Rick Elice’s Peter and the Starcatcher was a fresh breath of sea-salt air when it opened on Broadway three years ago. A “prequel” of sorts to J.M. Barrie’s popular Peter Pan, it told the story of how Peter, Captain Hook and Wendy came to be—and did so with a deliciously low-tech, story-theater sensibility. Elice’s script, based on a novel by Dave Barry and Ridley Pearson, is an ocean of puns, alliterative dazzle, and anachronistic hijinks. And the staging was equal parts Steampunk and English pantomime, and 100 percent sparkling theatrical invention.
Not surprisingly, the directors behind the original Starcatcher were Alex Timbers, who displayed his theatrical wit in the short-lived, but brilliant musical Bloody Bloody Andrew Jackson, and Roger Rees, who was smack in the middle of one of the great story-theater triumphs, The Life and Adventures of Nicholas Nickleby. The imagination behind the original production garnered five Tony awards, four of them for design.

The Milwaukee Rep’s production of Peter, which opened this weekend after a run at the Cincinnati Playhouse in the Park, gives a nod in the direction of the original’s imagination, but only a half-hearted one. To be sure, this isn’t a production with a Broadway budget, and the shift from a “picture-frame” stage to the Rep’s thrust stage, where the audience surrounds the action on three sides, involves certain compromises. But director Blake Robison and his design team seem interested in the visual magic of the show’s original concept, which makes the “story” part of the story-theater somewhat tough going, particularly in the first scenes.

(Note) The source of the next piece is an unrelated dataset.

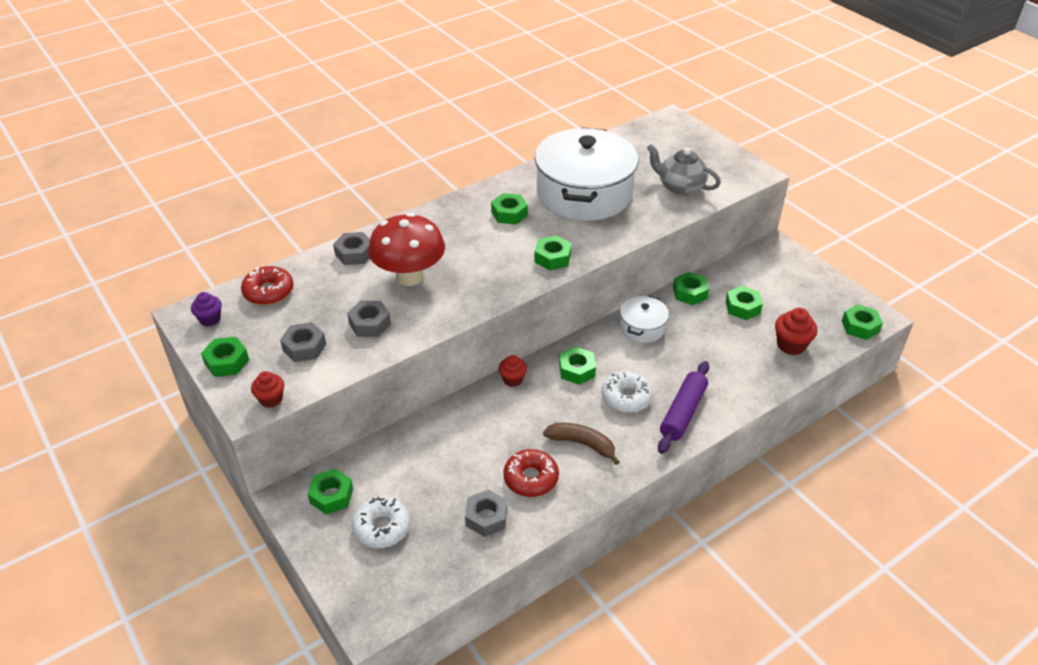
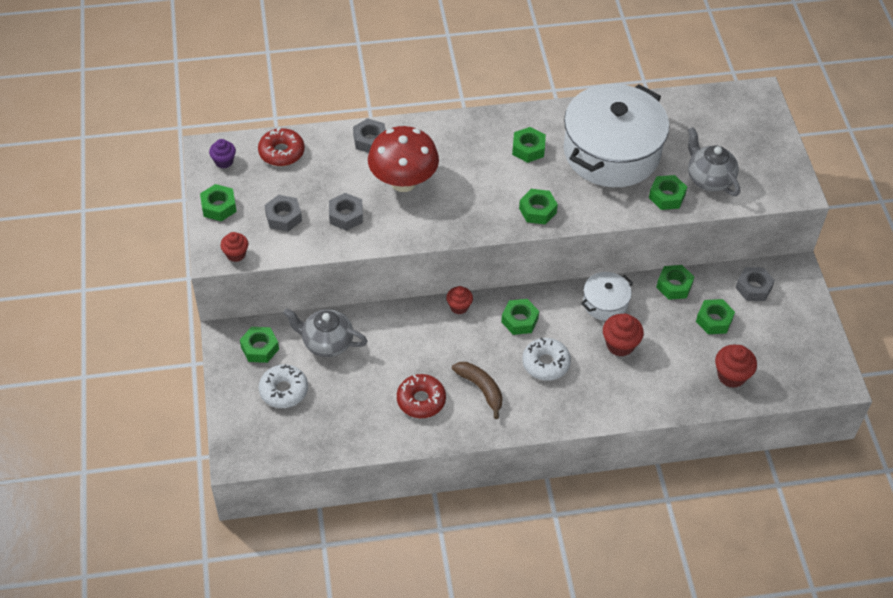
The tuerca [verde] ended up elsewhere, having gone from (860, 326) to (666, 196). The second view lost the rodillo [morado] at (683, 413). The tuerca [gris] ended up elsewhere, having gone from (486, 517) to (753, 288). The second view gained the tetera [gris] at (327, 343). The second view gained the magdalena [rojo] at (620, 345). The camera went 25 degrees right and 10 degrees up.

In these, Elice sets up a narrative involving a pair of ships, a pair of steamer trunks, an evil captain, a good captain and his precocious daughter (along with her nanny), a group of wayward orphans and a magical cargo en route to the Kingdom of Rundoon. As envisioned by Elice, Timbers and Rees, it’s bravura storytelling, with a dozen actors whipping through minor costume changes and a variety of accents to create a world of seafaring adventure and fairy tale magic with nothing more than some rope and a few stage props.
Robison’s actors tackle these scenes with a good measure of snap and crackle (though it was clear that the Sunday performance I saw was the last of a very strenuous opening week), but his staging is less than magical and the storytelling elicits more “huhs” then “oohs” and “ahhs.” It’s up to the one-liners, delivered by the actors with goofy charm (particularly Jose Restrepo as Smee and Andy Paterson as the nanny, Mrs. Bumbrake), to keep things moving.
In the second act, we’ve arrived at the Kingdom of Rundoon, where plot plays second fiddle to extravagant kookiness, and the actors have a great time of it. Tom Story, playing the infamous Black Stache (soon to be Captain Hook), steals scenes with glee, and the charming romance between the boy who would be Peter (Noah Zachary) and Molly (Joanna Howard) blooms sweetly. It all ends in a pretty hilarious finale in which all the groundwork for Peter Pan’s story-to-be fall neatly into place. Ultimately, the Rep’s Peter and the Starcatcher offers plenty of puns, wit and adventure to satisfy those looking for some topsy-turvy yarn spinning–even if this production doesn’t exactly take flight.